Republicans are, true to form, against new taxes. They also want to rein in the governor’s emergency powers. They are peeved that he refused to call a special legislative session during the past nine months so they could participate in making pandemic-response policies.

But now, as session finally begins, they will face the frustration of being in the minority in both the Senate and the House. Being in the minority means always feeling — and often being — left out and outvoted. Once session starts, they may soon wish it would end. This year is not a great time to be a member of the party of Trump.

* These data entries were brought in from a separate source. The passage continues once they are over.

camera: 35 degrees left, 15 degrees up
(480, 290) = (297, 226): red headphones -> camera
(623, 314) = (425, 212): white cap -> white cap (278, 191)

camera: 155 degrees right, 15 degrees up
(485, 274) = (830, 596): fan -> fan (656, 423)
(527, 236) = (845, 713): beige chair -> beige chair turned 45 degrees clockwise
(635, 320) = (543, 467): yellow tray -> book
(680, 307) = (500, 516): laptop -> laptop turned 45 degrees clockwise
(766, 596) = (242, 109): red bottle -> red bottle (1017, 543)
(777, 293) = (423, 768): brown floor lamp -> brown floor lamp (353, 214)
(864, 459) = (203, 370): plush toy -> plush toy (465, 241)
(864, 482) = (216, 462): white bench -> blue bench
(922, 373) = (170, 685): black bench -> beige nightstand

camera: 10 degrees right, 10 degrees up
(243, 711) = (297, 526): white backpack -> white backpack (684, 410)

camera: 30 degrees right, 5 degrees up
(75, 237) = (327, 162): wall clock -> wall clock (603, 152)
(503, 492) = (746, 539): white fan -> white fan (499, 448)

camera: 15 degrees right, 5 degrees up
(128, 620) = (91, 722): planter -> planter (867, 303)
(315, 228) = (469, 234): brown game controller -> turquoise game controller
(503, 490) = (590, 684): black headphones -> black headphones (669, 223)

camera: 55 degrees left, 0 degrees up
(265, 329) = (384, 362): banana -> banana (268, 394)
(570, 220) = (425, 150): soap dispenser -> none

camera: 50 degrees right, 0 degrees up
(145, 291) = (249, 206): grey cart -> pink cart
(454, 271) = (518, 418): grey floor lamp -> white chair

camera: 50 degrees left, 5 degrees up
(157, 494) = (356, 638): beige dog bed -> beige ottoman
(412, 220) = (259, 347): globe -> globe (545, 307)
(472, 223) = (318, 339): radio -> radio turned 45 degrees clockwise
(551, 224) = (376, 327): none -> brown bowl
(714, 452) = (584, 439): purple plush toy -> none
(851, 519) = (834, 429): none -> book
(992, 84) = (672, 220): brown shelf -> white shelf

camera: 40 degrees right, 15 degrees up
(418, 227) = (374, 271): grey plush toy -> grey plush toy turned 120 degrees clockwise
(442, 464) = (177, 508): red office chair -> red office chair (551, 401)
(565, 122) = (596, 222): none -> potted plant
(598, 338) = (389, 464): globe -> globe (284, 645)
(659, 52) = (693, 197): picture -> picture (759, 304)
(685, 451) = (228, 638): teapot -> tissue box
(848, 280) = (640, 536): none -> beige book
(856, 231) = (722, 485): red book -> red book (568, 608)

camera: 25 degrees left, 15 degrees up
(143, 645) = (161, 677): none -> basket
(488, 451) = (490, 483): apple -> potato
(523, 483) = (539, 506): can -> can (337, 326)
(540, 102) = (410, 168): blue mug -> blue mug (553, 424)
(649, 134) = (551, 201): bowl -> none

We hope that revulsion to the disaster in our nation’s Capitol will call out the angels of our legislators’ better nature, and cause an increase of civility and bipartisanship.

But it’s hard to imagine such comity unless Washington’s Republicans engage in a serious moral inventory of their party, its sick relationship with Trump, and its long history of being a political refuge for racists. There is some hope that this could happen, given that J. T. Wilcox, a thoughtful, principled conservative, is the leader of the House Republican caucus. But it needs to happen deep and fast.

If our state is to achieve economic and racial justice, health, and prosperity, we need two fully functional political parties, capable of productive collaboration for the common good.